Si sa, i folli o i geni, sta a voi decidere, sono fatti così. Così sopra le righe, abili nel dividere le folle di chi crede che compiere un atto del genere sia solo uno sprazzo cosparso da quell’irrefrenabile passione di porsi al centro del mondo altrui, anche solo per un attimo, con il rischio di “macchiarsi” indelebilmente di un target ben definito, o chi, al contrario lo reputa un gesto di ordinaria follia da spegnere ogni tanto, quasi per placare l’istinto di cui le doti di noi comuni mortali disponiamo.
A partire da quel 20 giugno 1976, in cui Panenka segnò su cucchiaio il rigore che contribuì alla vittoria dell’Europeo da parte della Cecoslovacchia. In quell’occasione “l’operaio Panenka” decise di assaporare il brodo rimasto direttamente dal piatto, forse inconsapevole dell’alto rischio di scottatura.
Come voi, con quella cameriera che proprio non riuscite a togliervi dalla testa, in una serata in cui la vostra presenza non era neppure da considerare, eppure vi trovate lì come la forchetta nella minestra o come il cucchiaio negli spaghetti, consci di voler dimostrare la vostra tesi in cui cucchiaio e forchetta possono essere sposi di un matrimonio non combinato, ma ben amalgamato.

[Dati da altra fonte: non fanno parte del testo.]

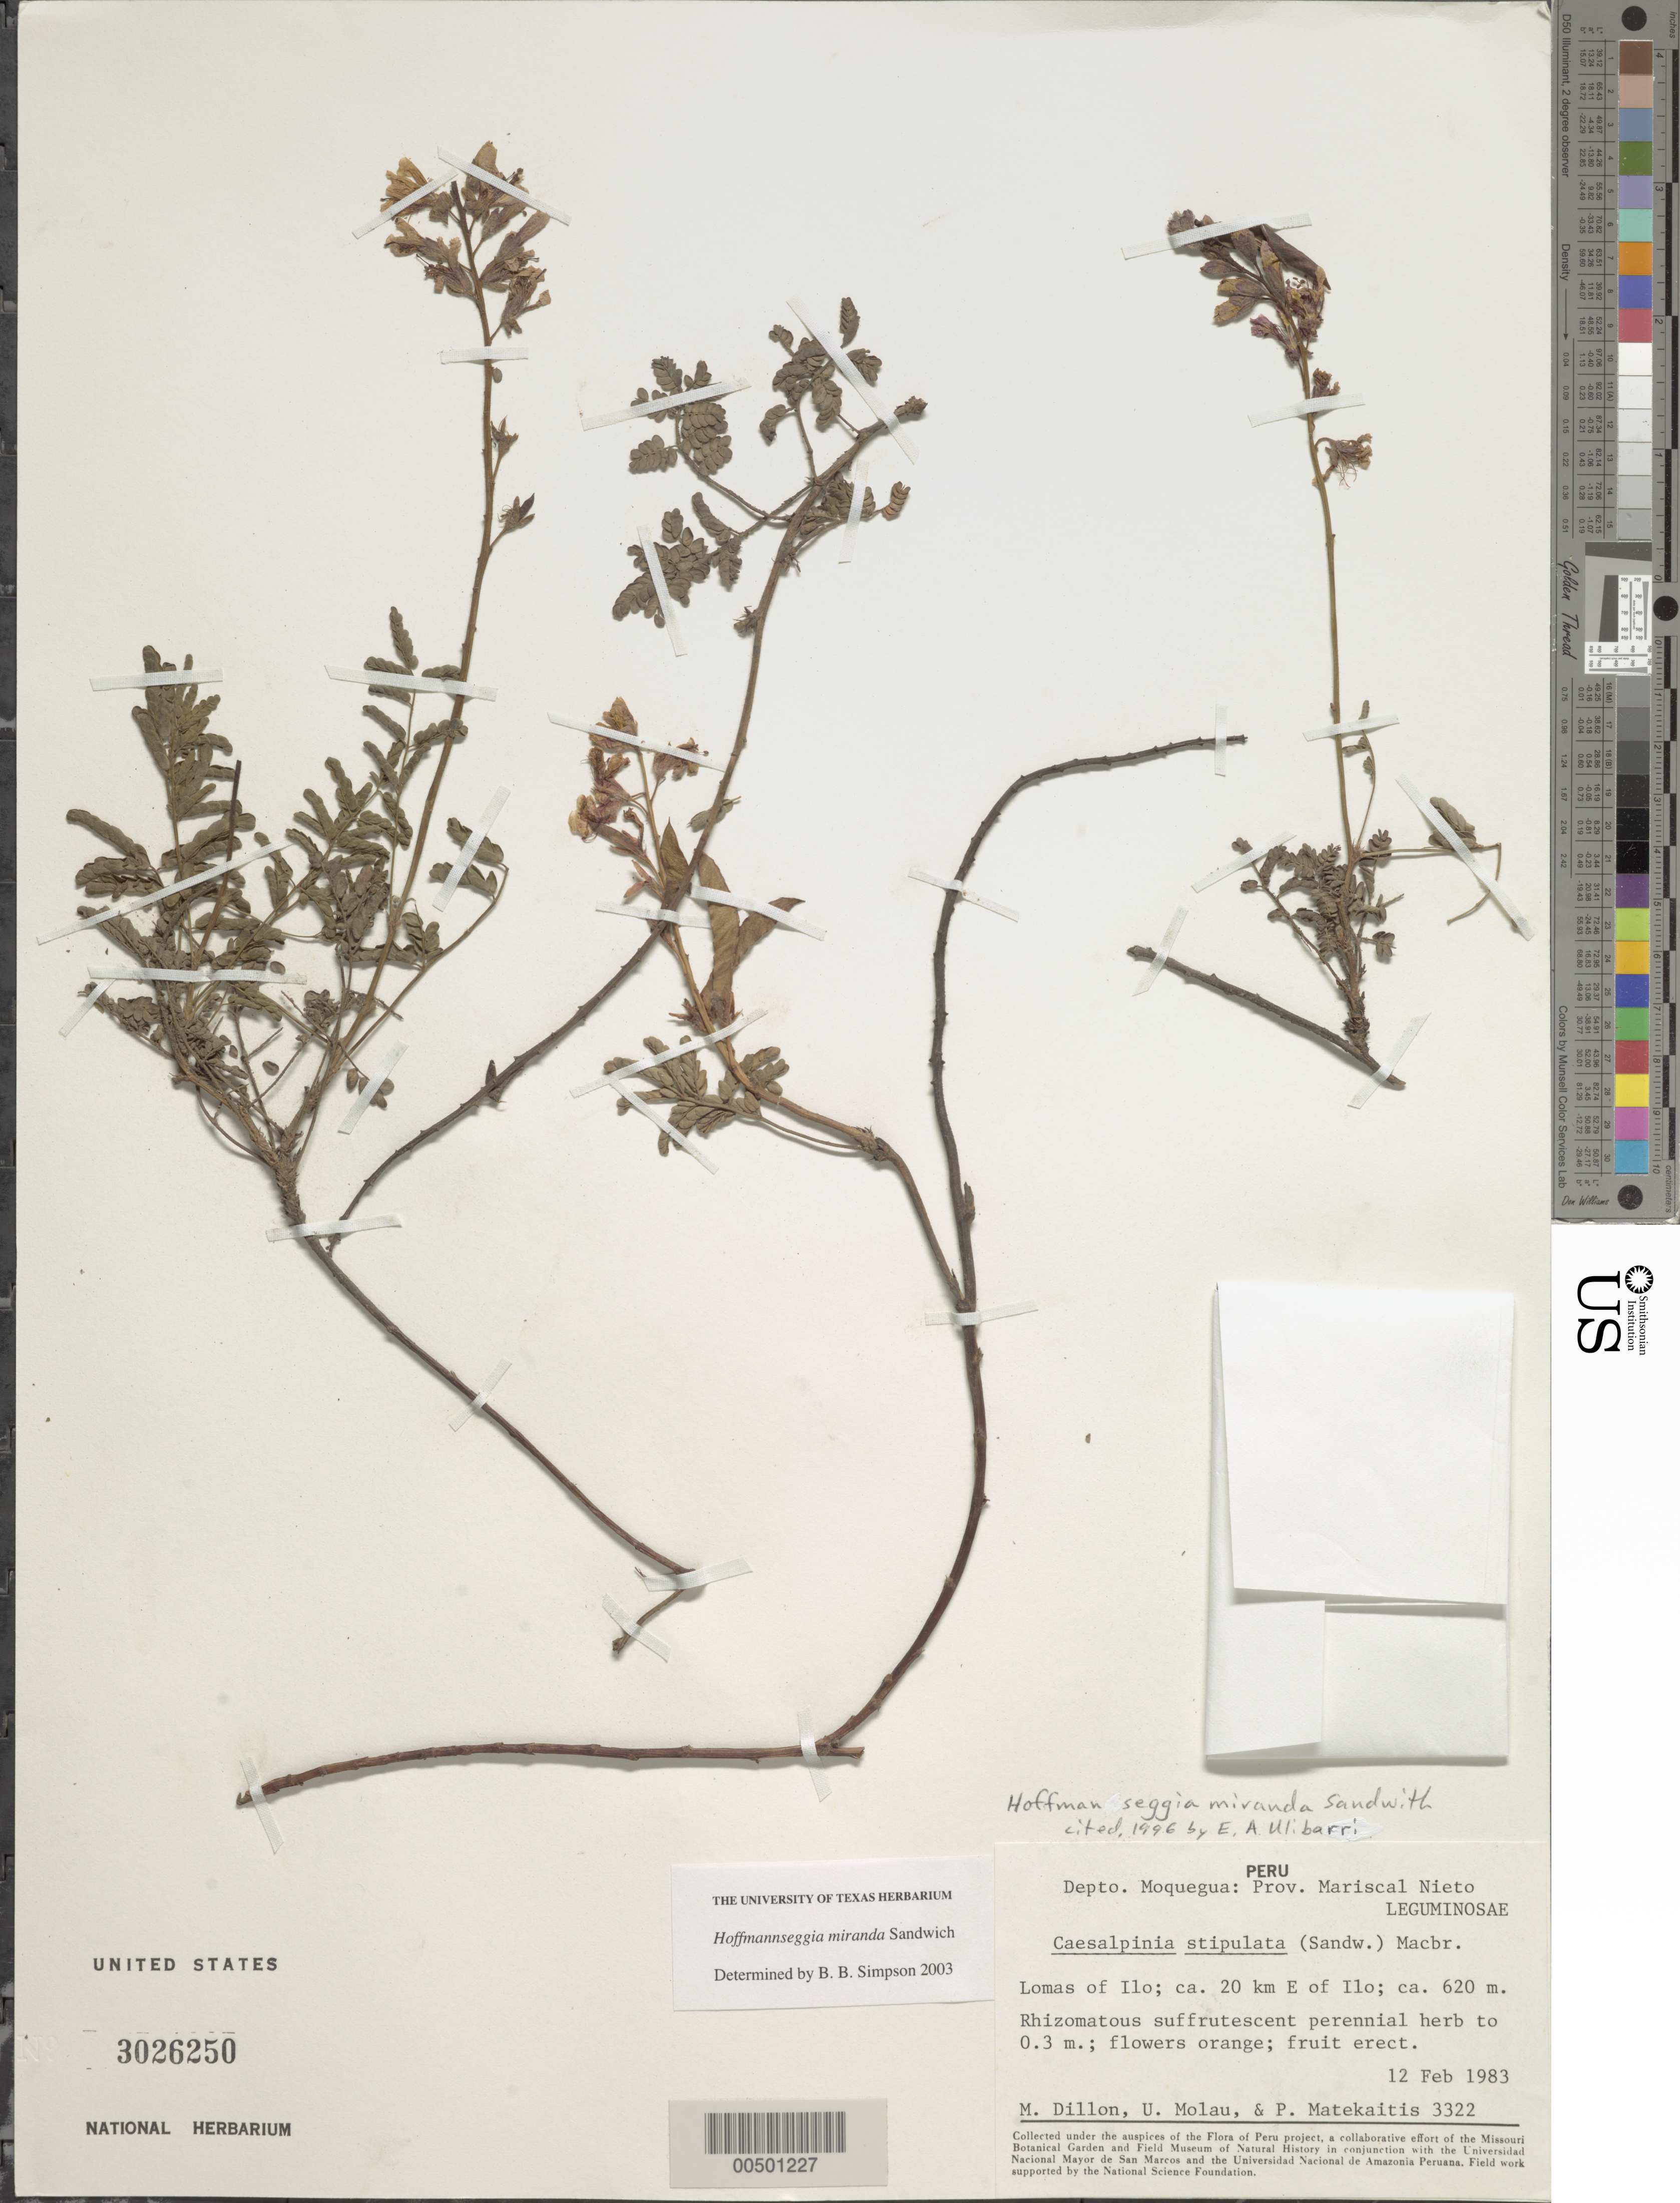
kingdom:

E poi, citando il termine “Mago”; se il cucchiaio è il “mago” della cucina, vi auguriamo di presentarvi sotto mentite spoglie, eludendo il costume di Maicosuel per impiattare portate sopraffine e specialità della casa. Se non avete idea a chi rivolgervi, basta chiamare il mago (o lo chef) Pietro Iemmello. Fate voi.